Um Lugar Qualquer (Somewhere, 2010) é um filme entediante. Do começo ao fim, nos leva numa rotina banal de um ator hollywoodiano, que vive sua pacata vida em Los Angeles, cercado de mulheres, o luxo e ao mesmo tempo, o nada. Somos convidados a vê-lo fumando, bebendo, assistindo shows particulares de gêmeas que fazem uma particular dança sensual. Mas isso é tão comum que dá até sono nele. Esse é Johnny Marcos (Stephen Dorff), que viu sua carreira chegar ao topo de forma meteórica e agora vive do que a fama traz de bom e melhor — é o que disseram à ele. Menos, claro, uma definição de quem afinal é ele mesmo. Mas Sofia não é pessimista e incorpora uma personagem bem vinda e que ajuda a guiar no entendimento da narrativa. A filha dele (interpretada por Ellen Fanning, irmã de Dakota) aparece em cena, e traz problemas para ele resolver. Que problemas? Preencher o tempo que esteve ausente, sempre e viajando e gravando filmes.

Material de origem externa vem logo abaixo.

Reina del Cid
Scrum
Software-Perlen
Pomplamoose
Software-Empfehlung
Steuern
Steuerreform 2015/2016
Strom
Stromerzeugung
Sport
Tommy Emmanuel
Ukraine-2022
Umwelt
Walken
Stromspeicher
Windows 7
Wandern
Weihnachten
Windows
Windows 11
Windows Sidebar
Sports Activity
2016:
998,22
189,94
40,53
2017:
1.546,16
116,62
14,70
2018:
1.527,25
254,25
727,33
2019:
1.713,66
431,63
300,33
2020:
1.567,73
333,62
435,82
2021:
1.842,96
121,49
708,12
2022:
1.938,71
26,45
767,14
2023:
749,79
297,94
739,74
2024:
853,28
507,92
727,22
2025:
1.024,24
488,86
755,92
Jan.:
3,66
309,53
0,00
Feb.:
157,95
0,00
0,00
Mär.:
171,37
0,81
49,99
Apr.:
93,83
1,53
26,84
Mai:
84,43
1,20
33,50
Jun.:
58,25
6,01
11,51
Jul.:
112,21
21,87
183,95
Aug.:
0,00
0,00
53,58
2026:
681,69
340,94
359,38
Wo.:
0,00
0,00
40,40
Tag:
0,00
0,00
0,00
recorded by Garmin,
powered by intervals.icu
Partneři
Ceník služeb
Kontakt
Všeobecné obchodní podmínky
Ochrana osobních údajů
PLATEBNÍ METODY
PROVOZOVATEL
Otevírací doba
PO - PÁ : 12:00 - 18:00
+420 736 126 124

Conferimos uma partida de Guitar Hero entre os dois, uma viagem à Milão — onde ele vai receber um prêmio internacional -, o café da manhã, um banho de piscina, uma viagem à Las Vegas, e alguns momentos angustiados da jovem que sente falta da mãe. No momento de voltar à sua solidão e a rotina de sexo e drogas (nada além de bebidas e cigarro), é que Johnny tem um crise existêncial e liga para a companheira de seu último trabalho, provavelmente, da qual, ele fez sexo sem compromisso como de costume. Mas ele se abre e diz que é um “nada”. Neste momento, ouve-se a frase que todos esperavam e identifica toda a mensagem do filme. É apenas quando a filha vai embora, um momento familiar e de alguma forma o fez sentir importante e que faça alguma diferença para alguém, que a realidade destrutiva vem à tona. No telefone, a atriz diz para ele se voluntariar, mas não é isso que ele quer. Imagine se Sean Penn não gastasse sua energia ajudando vítimas das tragédias naturais? O passo de Johnny poderia muito bem se revelar como um Charlie Cheen ou um Nicolas Cage. Mas no final temos uma surpresa. A mudança vem do desapego e da procura de algo desafiador.

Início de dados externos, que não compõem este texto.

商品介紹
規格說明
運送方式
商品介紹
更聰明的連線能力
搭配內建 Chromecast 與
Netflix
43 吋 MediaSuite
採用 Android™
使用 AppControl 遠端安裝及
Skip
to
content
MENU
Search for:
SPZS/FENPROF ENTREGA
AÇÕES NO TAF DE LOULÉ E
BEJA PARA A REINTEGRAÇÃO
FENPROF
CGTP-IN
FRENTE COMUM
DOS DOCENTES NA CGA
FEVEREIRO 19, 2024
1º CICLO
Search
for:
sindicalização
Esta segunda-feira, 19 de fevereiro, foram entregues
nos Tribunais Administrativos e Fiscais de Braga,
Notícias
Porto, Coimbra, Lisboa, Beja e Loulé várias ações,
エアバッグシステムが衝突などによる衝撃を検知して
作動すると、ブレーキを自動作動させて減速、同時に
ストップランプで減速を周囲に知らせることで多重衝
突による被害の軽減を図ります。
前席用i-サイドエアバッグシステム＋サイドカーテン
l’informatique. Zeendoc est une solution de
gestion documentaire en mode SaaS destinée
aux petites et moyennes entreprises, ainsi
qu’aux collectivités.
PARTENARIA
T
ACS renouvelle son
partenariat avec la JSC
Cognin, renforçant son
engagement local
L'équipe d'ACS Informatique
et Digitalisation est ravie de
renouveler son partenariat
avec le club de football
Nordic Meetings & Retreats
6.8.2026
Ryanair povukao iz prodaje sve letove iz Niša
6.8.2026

O clímax talvez não seja à altura da mensagem que é muito maior, mas são essas “pequenas” mudanças na rotina que nos fazem sentir vivos e se não nos derem uma razão de viver, pelo menos nos leva à um lugar diferente onde a busca continua. Quem nunca se sentiu aliviado ao chegar em casa e tirar o relógio ou ao menos desligar o celular? Um Lugar Qualquer é o olhar particular de uma diretora que viveu isso nos seus momentos como modelo e que mostra, mais uma vez, a face ignorada pela mídia. O mesmo tipo de estórias que vemos em A Rede Social (The Social Network, 2010), O Lutador (The Wrestler, 2009) ou Coração Louco (Crazy Heart, 2009). Ser bilionário jovem passando por cima dos amigos, não se aceitar da forma que é, ou aceitar a fama sem se deixar levar pelo tédio. Sofia tratou com maestria o vazio, que os protagonistas deses três filmes carregam entre sim. Do mesmo jeito como fez em Maria Antonieta (Marie Antoinette, 2006) e a hierarquia sufocante de uma jovem rainha que acaba esbanjando de forma irresponsável, ou as adolescentes de classe média que não sabem o que é liberdade em As Virgens Suicidas (The Virgin Suicides, 2000). Não chega ser um trabalho tão poético quanto Encontros e Desencontros (Lost in Translation, 2003), mas que no atual sentido da indústria cultural voltada pro lucro e com a mentalidade do culto à celebridade, Um Lugar Qualquer se sobressai, sem medo de provocar tédio no espectador.